Hetero nie muszą nikomu opowiadać o swojej orientacji. Normalni chłopcy nie oświadczają przecież swoim zaskoczonym rodzicom, że ciągnie ich do dziewczyn. Dziewczyny z kolei nie wyznają ze łzami w oczach, że gustują w chłopcach, zwłaszcza tych przystojnych i dobrze zbudowanych. Homoseksualiści muszą dokonać coming outu, bo – no właśnie – nie wpasowują się w obowiązujący model normalności. Czeka ich tym samym masa dziwacznych rozmów z bliskimi i siłą rzeczy przykrość sprawiona rodzicom. Na przebieg oraz wynik takiej rozmowy nie mają większego wpływu.
W popularnych filmach często kończy się to marnie. Ojciec wydziedzicza syna, matka wysyła córkę na obóz terapeutyczny, zaś przyjaciele odwracają się do nich plecami. Gdzieś na horyzoncie czai się happy end, ale po prawdziwej katordze. Reżyser Greg Berlanti postanowił odejść od tego schematu. Wybrał formułę komedii szkolnej, bo chciał, by „Twój Simon" zachęcał młodych widzów do trudnej rozmowy o swojej orientacji. Sam – jako gej – też kiedyś ją przeprowadził i zna temat z autopsji. Dlatego opowiadaną historię podporządkował właśnie tej idei.
Simon dowiaduje się, że do jego szkoły chodzi jeszcze jeden homoseksualista. Ktoś, kto najwyraźniej myśli tak jak on i siłą rzeczy ma podobne problemy. Rozpoznaje w tajemniczym Blue bratnią duszę i zaczyna z nim korespondować. Tak właśnie zdobywa kogoś, komu szczerze może napisać, co czuje. Szybko jednak ktoś odkrywa prawdę o jego orientacji i zaczyna go tym szantażować. Zanim więc bohater zdobędzie się na odwagę, by zacząć mówić, jego życie mocno się skomplikuje.
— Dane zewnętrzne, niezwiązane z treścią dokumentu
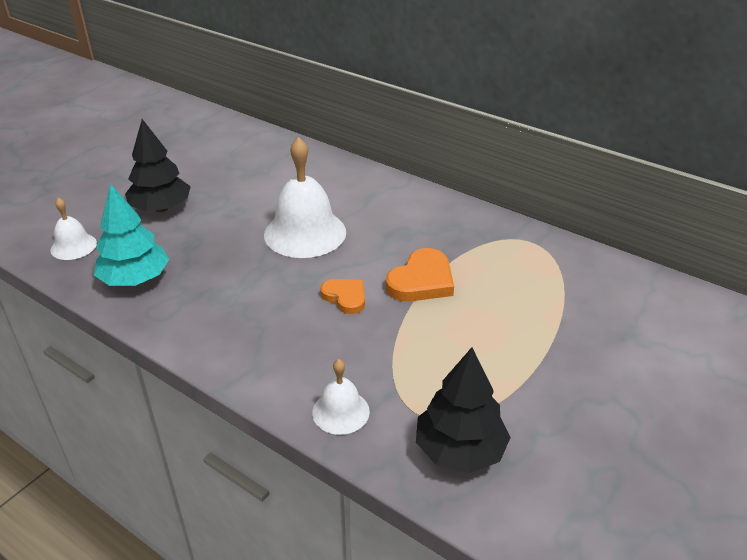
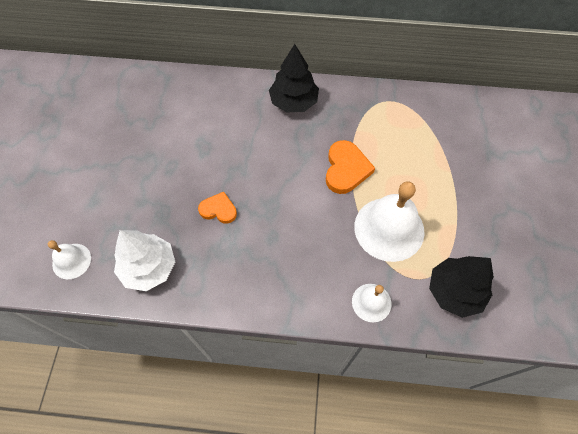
camera: 30 degrees left, 25 degrees up
turquoise tree [94,184,169,286] -> white tree [114,230,175,291]
black tree [125,119,191,212] -> black tree moved to [269,44,319,113]
white bell [264,137,346,258] -> white bell moved to [354,181,425,262]
orange heart [320,279,365,314] -> orange heart moved to [198,192,237,224]

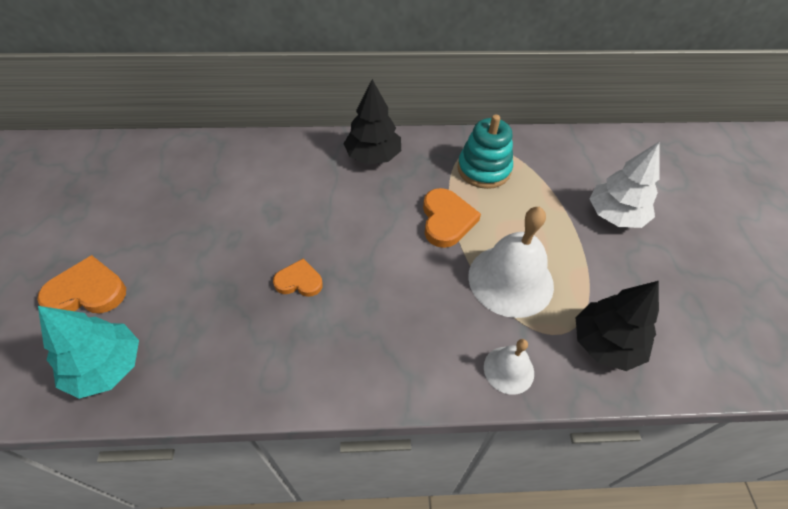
camera: 10 degrees left, 10 degrees down
white bell [48,240,91,279] -> turquoise tree [38,306,139,399]
white tree [114,230,175,291] -> white tree moved to [589,141,660,228]
none -> orange heart [37,255,126,313]
none -> turquoise stacking toy [458,115,513,189]

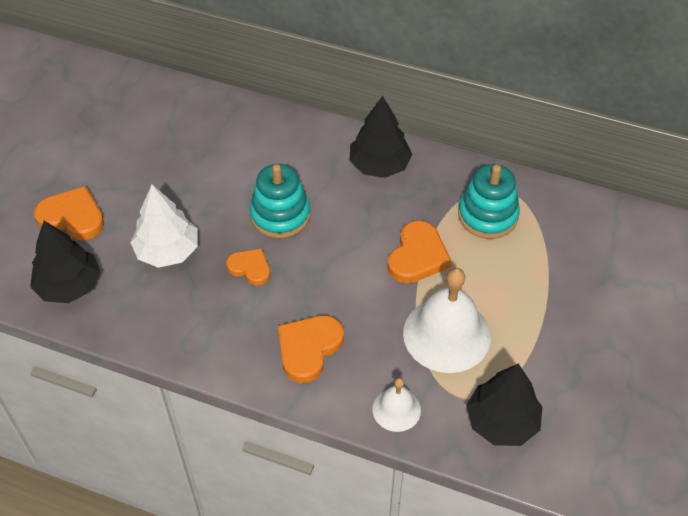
camera: 25 degrees right, 0 degrees up
turquoise tree [38,306,139,399] -> black tree [30,221,101,303]
white tree [589,141,660,228] -> white tree moved to [130,185,198,268]
none -> turquoise stacking toy [249,164,310,238]
none -> orange heart [278,315,344,383]

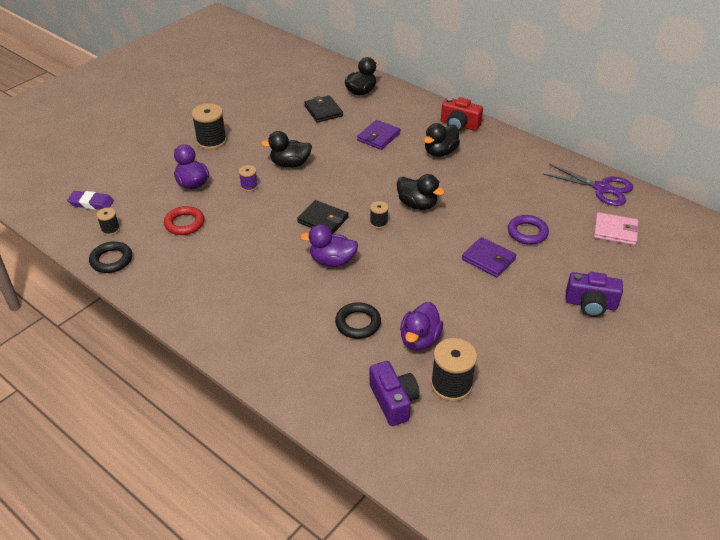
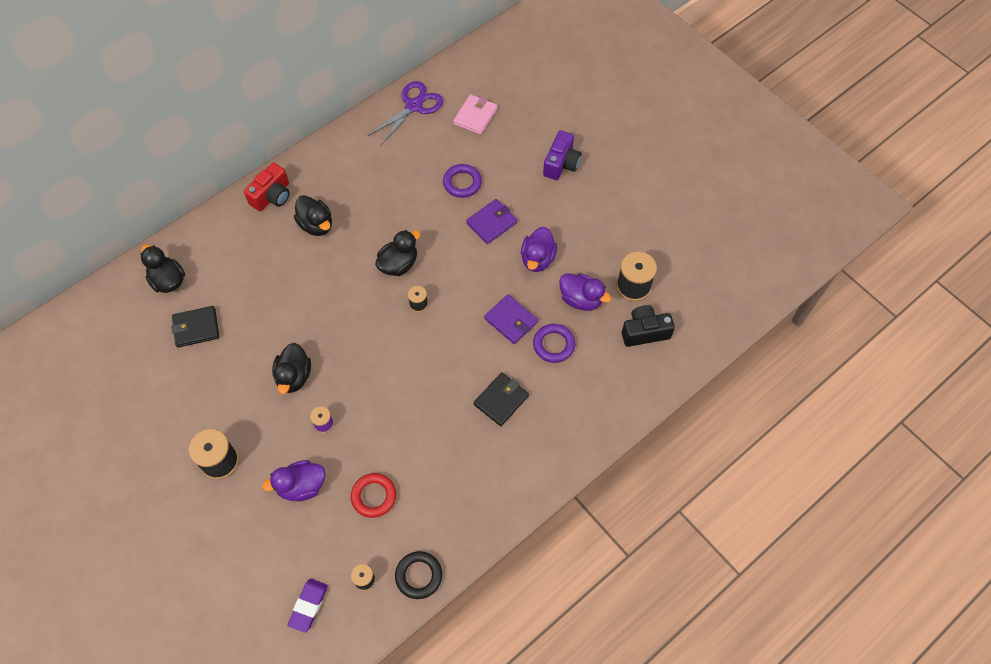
camera: 80 degrees left, 20 degrees up
black wallet [297,200,349,235] -> black wallet moved to [474,372,529,426]
purple duck [300,224,358,267] -> purple duck moved to [521,227,557,272]
black ring [335,302,381,339] -> purple ring [533,324,575,363]
purple wallet [357,120,401,150] -> purple wallet moved to [484,294,538,344]
purple camera [369,361,420,426] -> black camera [622,305,675,347]

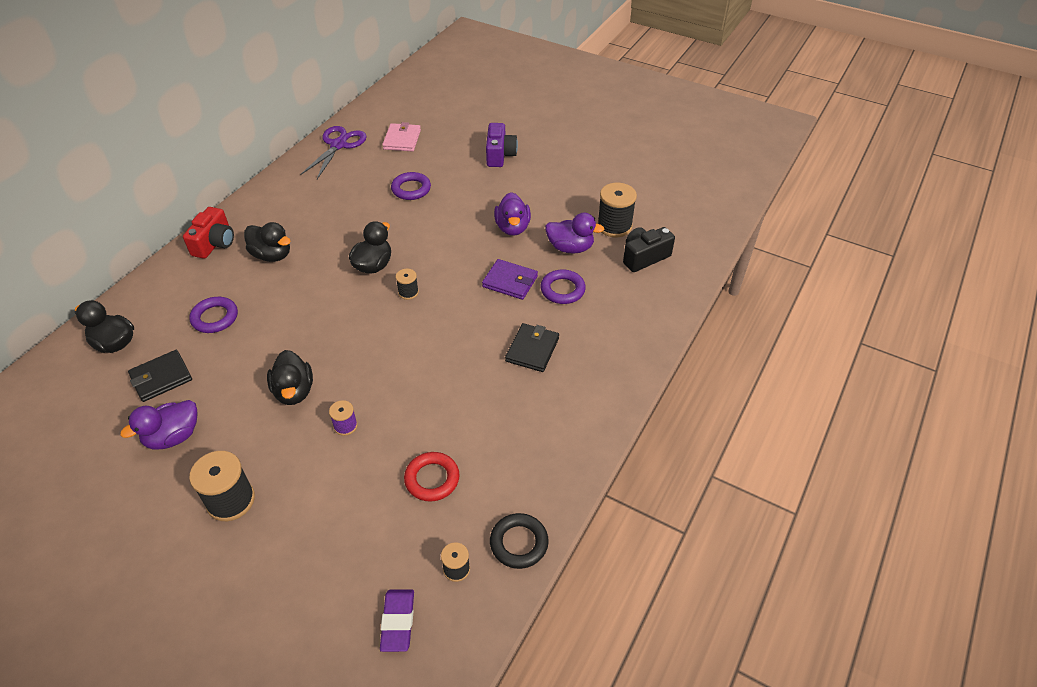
camera: 20 degrees left, 15 degrees down
purple duck [262,460,325,501] -> purple duck moved to [120,400,197,450]
purple wallet [466,199,517,244] -> none
none -> purple ring [189,297,238,333]

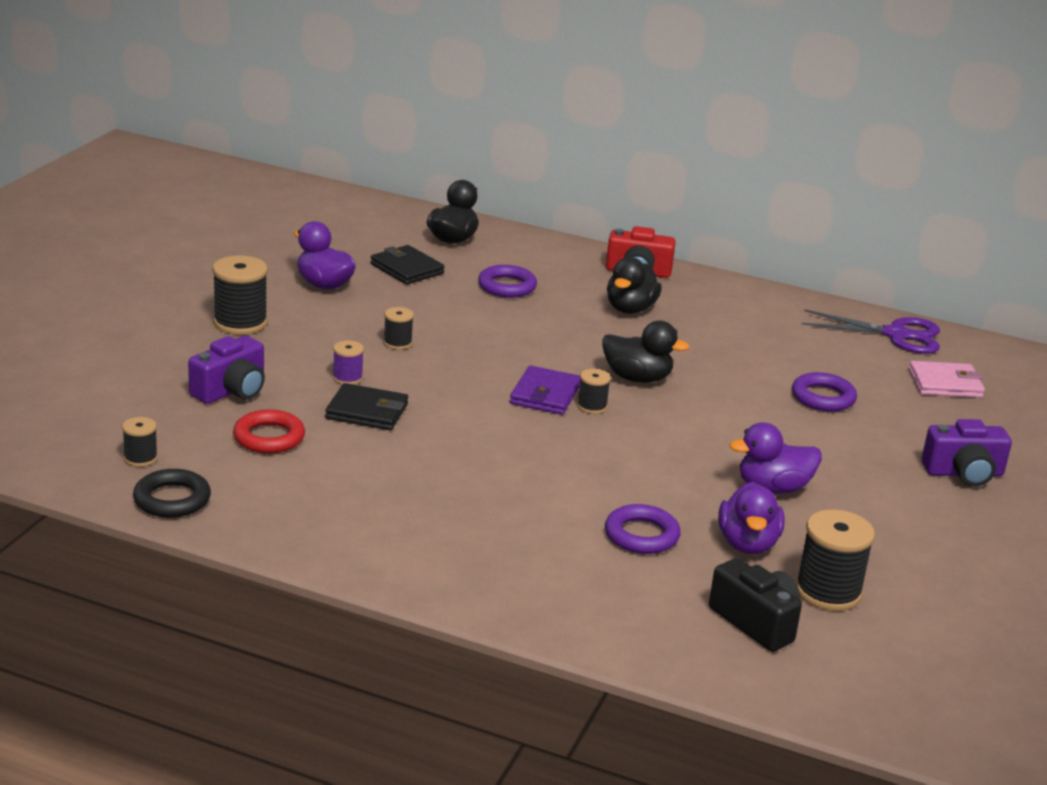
camera: 80 degrees right, 20 degrees down
black duck [267,350,313,405] -> black spool [383,307,414,350]
purple eraser [380,589,414,652] -> none
purple wallet [482,259,538,300] -> purple wallet moved to [510,366,581,415]
black wallet [505,323,559,372] -> black wallet moved to [325,383,408,430]
none -> purple camera [188,336,265,404]

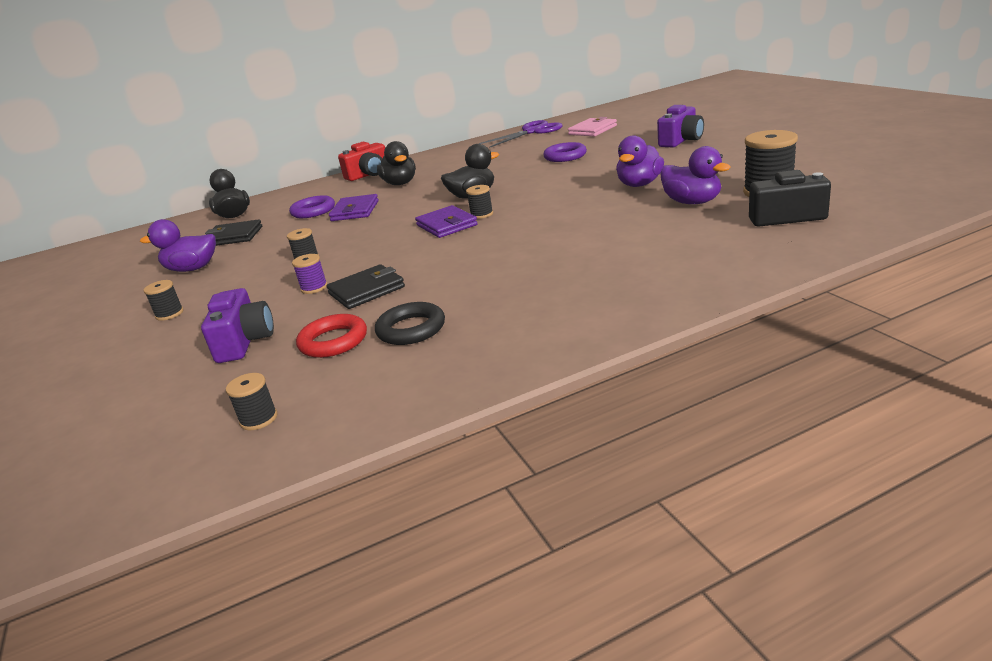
camera: 40 degrees left, 0 degrees up
black ring [133,469,211,518] -> black ring moved to [375,302,445,345]
black spool [212,255,268,334] -> black spool [143,280,184,321], size x0.54
purple ring [605,504,681,554] -> none
none -> purple wallet [329,194,379,221]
Obrazowi Berlantiego można zarzucić, że jest infantylny. Wątek szantażysty prędzej pasowałby do komedii serwowanych przez Disney Channel niż do produkcji z ambicjami. Tym bardziej że reżyser dba o „nastoletnią" otoczkę – szalone imprezy pełne alkoholu, pierwsze, jeszcze szczenięce miłostki, humorystyczne scenki rodem ze szkolnych korytarzy pojawiają się w co drugiej scenie. Berlanti sprawnie manipuluje jednak uczuciami widzów, podsuwając im pod nos bohaterów, których nie sposób nie polubić.